If reviews came with musical accompaniment, you'd be hearing the Hallelujah Chorus from Handel's Messiah as you read this. I've finally finished this book.
There's a combination of factors involved in the blame for my incredibly slow progress: I'm in a slump, and therefore easily distracted by anything right now - it doesn't even have to be shiny; life has been busy and when I did sit down to read, interruptions abounded; this is not Whitney's best work. By a long shot.
Susan's father took her away from her grandmother's home and cut off all contact, after the death of her mother under mysterious circumstances. Susan was the only witness and at 5, suppressed the memories. Now her father's dead, she's an adult, and she's returning to her grandmother's home in Virginia to get to know her and figure out why she can't remember her own mother. But grandma has a trunk-load of secrets she's less than enthusiastic about sharing, and nobody else seems to want Susan to come back at all.

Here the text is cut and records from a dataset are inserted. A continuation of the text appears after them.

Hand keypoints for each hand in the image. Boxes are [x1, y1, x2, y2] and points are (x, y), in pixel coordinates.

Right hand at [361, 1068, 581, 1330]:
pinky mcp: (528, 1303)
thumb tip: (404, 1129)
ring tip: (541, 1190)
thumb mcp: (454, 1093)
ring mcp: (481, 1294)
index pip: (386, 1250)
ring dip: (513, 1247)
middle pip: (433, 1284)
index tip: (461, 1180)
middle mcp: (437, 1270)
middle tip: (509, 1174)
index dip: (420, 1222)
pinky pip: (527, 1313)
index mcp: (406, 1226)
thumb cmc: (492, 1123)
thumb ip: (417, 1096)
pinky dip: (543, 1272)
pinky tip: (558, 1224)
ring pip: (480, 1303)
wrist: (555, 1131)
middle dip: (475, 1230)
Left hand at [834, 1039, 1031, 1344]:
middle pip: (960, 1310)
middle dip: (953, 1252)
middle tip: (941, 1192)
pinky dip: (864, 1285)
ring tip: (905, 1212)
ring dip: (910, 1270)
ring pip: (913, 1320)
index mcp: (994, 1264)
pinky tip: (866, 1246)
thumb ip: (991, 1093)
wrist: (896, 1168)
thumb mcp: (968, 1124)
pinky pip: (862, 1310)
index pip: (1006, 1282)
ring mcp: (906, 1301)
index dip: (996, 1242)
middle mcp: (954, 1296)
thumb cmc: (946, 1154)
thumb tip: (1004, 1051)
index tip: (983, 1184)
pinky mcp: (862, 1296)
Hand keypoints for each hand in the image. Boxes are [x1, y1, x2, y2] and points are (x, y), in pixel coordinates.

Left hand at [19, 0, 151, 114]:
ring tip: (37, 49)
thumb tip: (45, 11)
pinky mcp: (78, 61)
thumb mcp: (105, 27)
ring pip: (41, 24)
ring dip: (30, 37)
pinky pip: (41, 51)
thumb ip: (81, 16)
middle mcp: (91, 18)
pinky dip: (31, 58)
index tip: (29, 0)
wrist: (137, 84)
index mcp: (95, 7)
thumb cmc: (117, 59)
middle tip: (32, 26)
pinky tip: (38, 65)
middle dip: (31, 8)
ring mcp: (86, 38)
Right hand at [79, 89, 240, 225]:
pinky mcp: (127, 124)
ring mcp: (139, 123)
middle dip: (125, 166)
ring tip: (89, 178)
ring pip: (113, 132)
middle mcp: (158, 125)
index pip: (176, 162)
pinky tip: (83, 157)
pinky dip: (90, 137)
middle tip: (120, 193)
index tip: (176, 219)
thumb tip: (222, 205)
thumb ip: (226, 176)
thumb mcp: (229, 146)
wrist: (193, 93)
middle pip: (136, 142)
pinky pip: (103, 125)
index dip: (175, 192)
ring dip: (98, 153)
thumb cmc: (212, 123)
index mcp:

This is one of Whitney's later books, written in the 80's, and she's still got her magic touch when it comes to atmosphere, setting, and characters. But the story dragged... the pacing was continental drift slow, and there was so much time spent in the heads of the characters, it was a challenge to keep myself engaged. And when everything came together with a solution/ending that was twisted in that way in which Whitney excelled (this is an author who really understood long-simmering anger and epic grudges), I was so ...exhausted by the slow pacing that I just couldn't feel the punch I should have.
It's good, it's even a bit haunting, but you have to really be patient with it, and in the midst of a slump, patience is thin on the ground.